Auditorio Telmex
- Interactive map of Auditorio Telmex
- Former names: Auditorio Metropolitano (2007)
- Address: Obreros de Cananea 747 Zapopan, Jalisco, Mexico 01 33 3834 9288
- Location: Guadalajara Metropolitan Area
- Owner: University of Guadalajara
- Capacity: 8,712
- Type: Indoor amphitheatre

Construction
- Groundbreaking: 22 July 2003
- Opened: 1 September 2007

Website
- Venue Website

= Telmex Auditorium =

Amphitheatre in Jalisco, Mexico

Auditorio Telmex (English: Telmex Auditorium, originally Auditorio Metropolitano) is an indoor amphitheatre, located in Zapopan, Jalisco, Mexico.

Telmex, the largest communications company in Mexico, sponsored the auditorium and is one of the main centerpieces of the University Cultural Center, which is a large cultural project created by the University of Guadalajara.

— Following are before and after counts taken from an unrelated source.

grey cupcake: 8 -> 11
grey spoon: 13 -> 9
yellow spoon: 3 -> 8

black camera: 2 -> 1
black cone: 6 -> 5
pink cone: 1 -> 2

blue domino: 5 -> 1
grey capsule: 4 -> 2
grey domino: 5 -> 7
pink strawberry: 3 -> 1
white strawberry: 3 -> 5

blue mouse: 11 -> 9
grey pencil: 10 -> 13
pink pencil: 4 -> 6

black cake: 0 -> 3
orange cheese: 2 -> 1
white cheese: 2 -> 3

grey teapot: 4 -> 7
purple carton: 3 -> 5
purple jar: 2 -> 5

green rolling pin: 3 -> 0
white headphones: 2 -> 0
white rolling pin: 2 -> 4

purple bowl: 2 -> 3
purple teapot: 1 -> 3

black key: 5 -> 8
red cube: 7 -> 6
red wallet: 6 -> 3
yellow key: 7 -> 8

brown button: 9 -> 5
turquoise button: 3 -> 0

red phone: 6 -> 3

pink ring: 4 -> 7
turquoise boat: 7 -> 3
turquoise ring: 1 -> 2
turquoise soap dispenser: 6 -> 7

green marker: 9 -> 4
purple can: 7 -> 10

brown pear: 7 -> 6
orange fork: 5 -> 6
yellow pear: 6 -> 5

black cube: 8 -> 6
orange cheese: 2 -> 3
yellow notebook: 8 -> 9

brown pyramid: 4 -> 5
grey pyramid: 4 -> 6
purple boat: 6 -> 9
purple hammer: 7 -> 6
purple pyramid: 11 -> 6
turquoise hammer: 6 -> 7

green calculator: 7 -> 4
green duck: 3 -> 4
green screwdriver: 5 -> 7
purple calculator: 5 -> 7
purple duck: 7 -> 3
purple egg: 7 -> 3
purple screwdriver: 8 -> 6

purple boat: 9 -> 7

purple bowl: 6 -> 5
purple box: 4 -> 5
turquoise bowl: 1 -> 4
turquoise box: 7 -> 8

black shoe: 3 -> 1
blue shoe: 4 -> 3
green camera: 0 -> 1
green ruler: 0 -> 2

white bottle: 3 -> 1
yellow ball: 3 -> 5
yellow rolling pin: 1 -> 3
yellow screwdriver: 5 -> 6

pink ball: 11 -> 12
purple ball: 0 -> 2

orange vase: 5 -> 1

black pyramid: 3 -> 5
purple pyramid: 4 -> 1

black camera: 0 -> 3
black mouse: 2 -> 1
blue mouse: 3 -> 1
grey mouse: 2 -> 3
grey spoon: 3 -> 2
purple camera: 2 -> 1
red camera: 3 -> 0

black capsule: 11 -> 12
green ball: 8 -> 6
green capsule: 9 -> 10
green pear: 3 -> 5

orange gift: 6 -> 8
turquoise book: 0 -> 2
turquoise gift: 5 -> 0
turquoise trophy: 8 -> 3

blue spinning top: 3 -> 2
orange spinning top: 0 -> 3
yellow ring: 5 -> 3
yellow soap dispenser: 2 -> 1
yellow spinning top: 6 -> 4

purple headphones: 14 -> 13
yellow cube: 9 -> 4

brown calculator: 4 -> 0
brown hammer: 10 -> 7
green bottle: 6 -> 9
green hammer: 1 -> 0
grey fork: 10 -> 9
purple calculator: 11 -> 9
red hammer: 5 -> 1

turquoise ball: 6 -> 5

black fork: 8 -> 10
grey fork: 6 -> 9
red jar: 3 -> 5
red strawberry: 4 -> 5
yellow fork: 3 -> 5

The building was designed by Mexican architect José de Arimatea Moyao and it is located on Parres Arias Av., in Zapopan. Throughout its short history, it has hosted a number of events and concerts and it is considered the main show center in Western Mexico.

==History==
On September 1, 2007 the auditorium was officially opened with a grand opening event hosted by Plácido Domingo.

During its construction, the University of Guadalajara was supported by the federal government of Mexico, the government of Jalisco, the Municipality of Zapopan, the Chamber of Deputies of Congress and the state Congress.

The auditorium is constructed to suit events both small and large as it is equipped with mechanically movable platforms and the sound stage can be adjusted in size by moving its movable walls. There are also 27 suites built in and an underground parking lot with direct access to the venue is available.